Autour d’eux, la police scientifique déballait son matériel, la rubalise marquant le territoire interdit, les procédures se mettaient en place.

— Monsieur Volant, vous restez encore un peu à notre disposition, on a quelques questions à vous poser. On va faire au plus vite.

Clet Grall et Marie pénétrèrent dans le bâtiment abandonné, inquiétant. Les policiers scientifiques leur demandèrent d’enfiler des combinaisons et des surchaussures. Ils avaient déjà installé des projecteurs qui éclairaient violemment le lieu et rendaient la scène encore plus étrange, quasi fantastique : trois têtes de goélands et une mare de sang, un homme nu, la soixantaine, dominant ce chaos ! Christique et effrayant.
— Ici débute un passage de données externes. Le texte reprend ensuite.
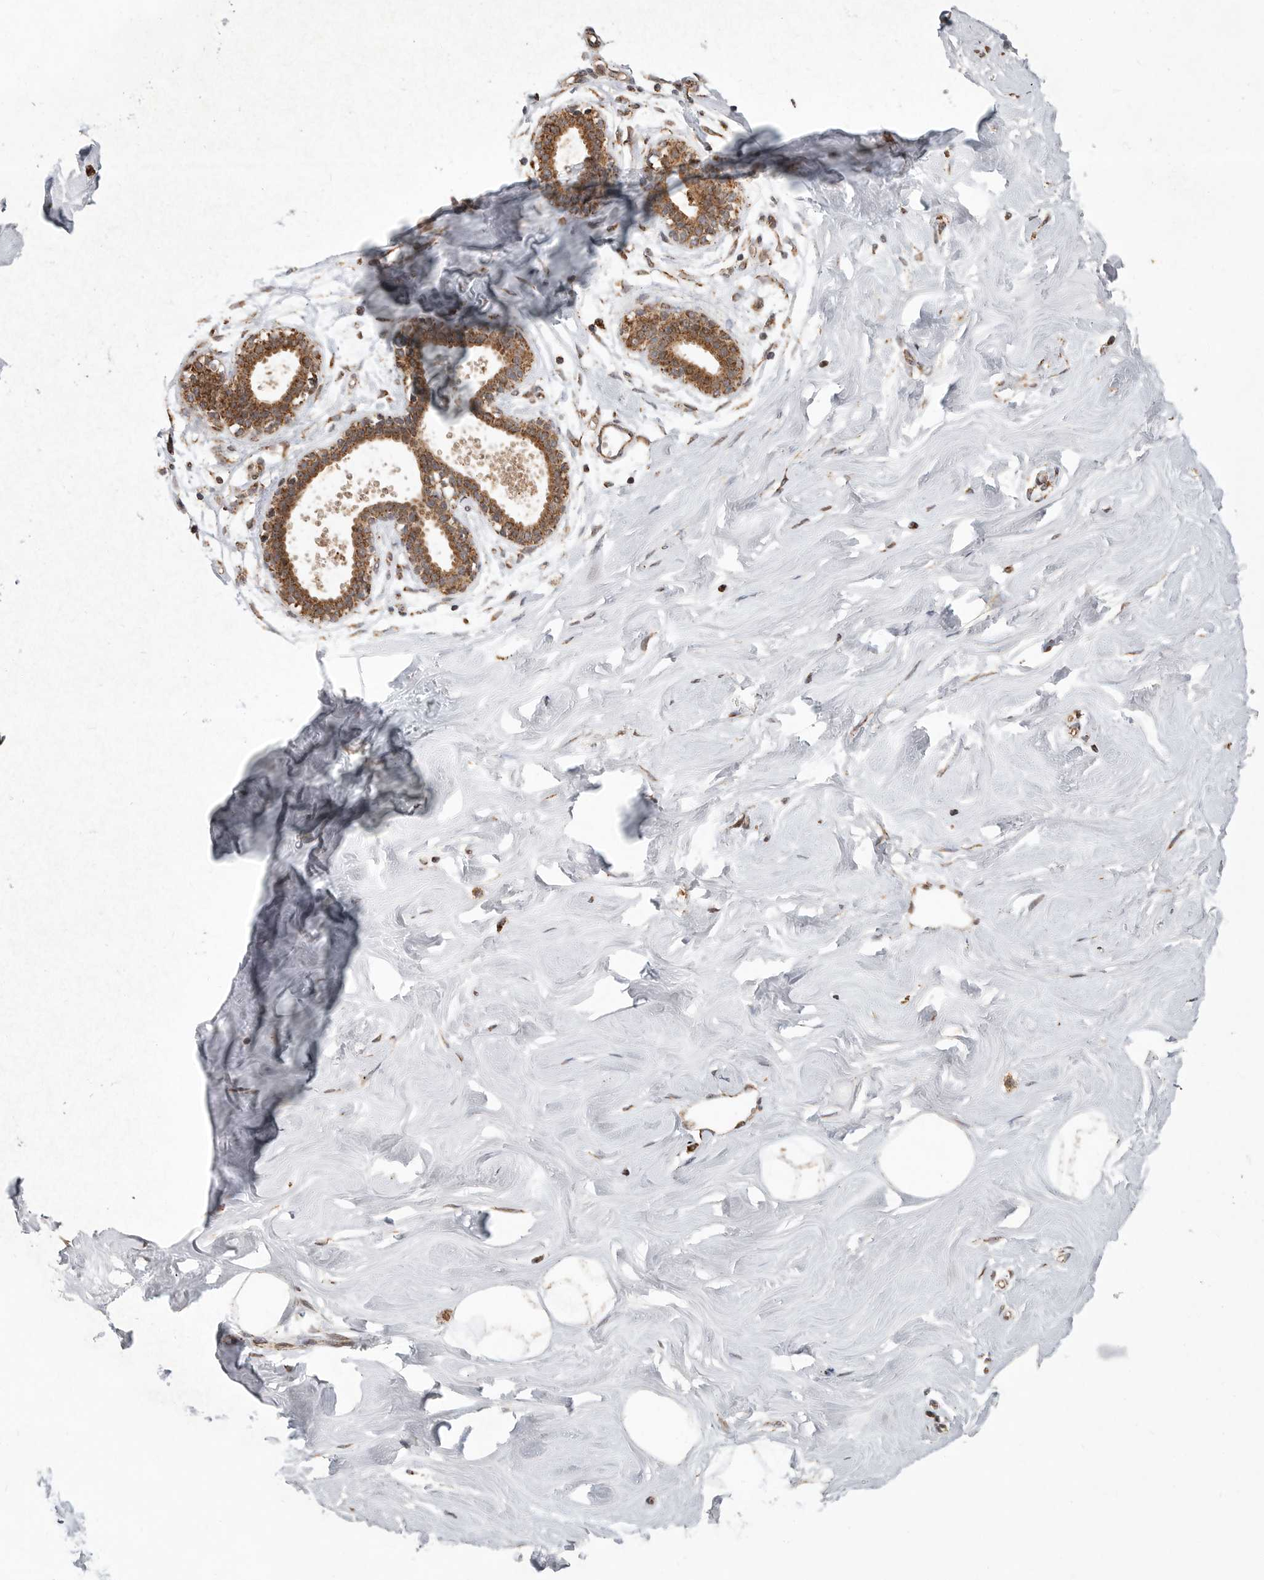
{"staining": {"intensity": "negative", "quantity": "none", "location": "none"}, "tissue": "breast", "cell_type": "Adipocytes", "image_type": "normal", "snomed": [{"axis": "morphology", "description": "Normal tissue, NOS"}, {"axis": "topography", "description": "Breast"}], "caption": "Protein analysis of normal breast demonstrates no significant positivity in adipocytes. (Brightfield microscopy of DAB IHC at high magnification).", "gene": "GCNT2", "patient": {"sex": "female", "age": 23}}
Digne d’un film de série B. genre gore.

Paul Herry, le chef de la P.T.S. et ses collègues, quatre femmes et quatre hommes, tous revêtus de leur tenue blanche de cosmonaute, travaillaient efficacement autour de la scène de crime : un ballet maintes fois répété, hélas ! Cela s’apparentait à un rituel magique et mystérieux, photos, poudres et produits, pour les éventuelles empreintes ou traces. Des escabeaux et une échelle escamotable étaient déjà disposés autour du « Christ ». Avec précaution, ils commençaient à détacher les entraves qui retenaient le cadavre.
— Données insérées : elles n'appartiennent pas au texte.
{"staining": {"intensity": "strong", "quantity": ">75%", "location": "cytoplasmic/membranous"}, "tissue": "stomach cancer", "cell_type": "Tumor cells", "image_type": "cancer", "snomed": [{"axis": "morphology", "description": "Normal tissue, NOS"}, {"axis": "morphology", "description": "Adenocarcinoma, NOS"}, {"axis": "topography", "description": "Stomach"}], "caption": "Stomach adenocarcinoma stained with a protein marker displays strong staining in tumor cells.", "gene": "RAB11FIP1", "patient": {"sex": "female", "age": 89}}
— Pas habituel dans le coin, ce genre d’exécution, on se croirait dans un polar de Mankell.
— Un peu.

Marie avait une vague idée des romans de l’auteur suédois, car elle avait eu l’occasion de voir l’adaptation télévisée de certains dont « La cinquième femme ». Elle se souvenait du héros, le commissaire Wallander, un flic solitaire déprimé, dans une Suède où tout partait à vau-l’eau. Clet Grall, outre son vocabulaire varié qui passait de San Antonio au registre soutenu, voire désuet, avait l’habitude de parsemer ses phrases de références à la littérature, au cinéma, et maintenant aux séries télévisées. Depuis qu’il avait dévoré Game of thrones, il s’était abonné à Netflix et Canal. Saine occupation pour affronter l’hiver venteux et parfois pluvieux, en Bretagne.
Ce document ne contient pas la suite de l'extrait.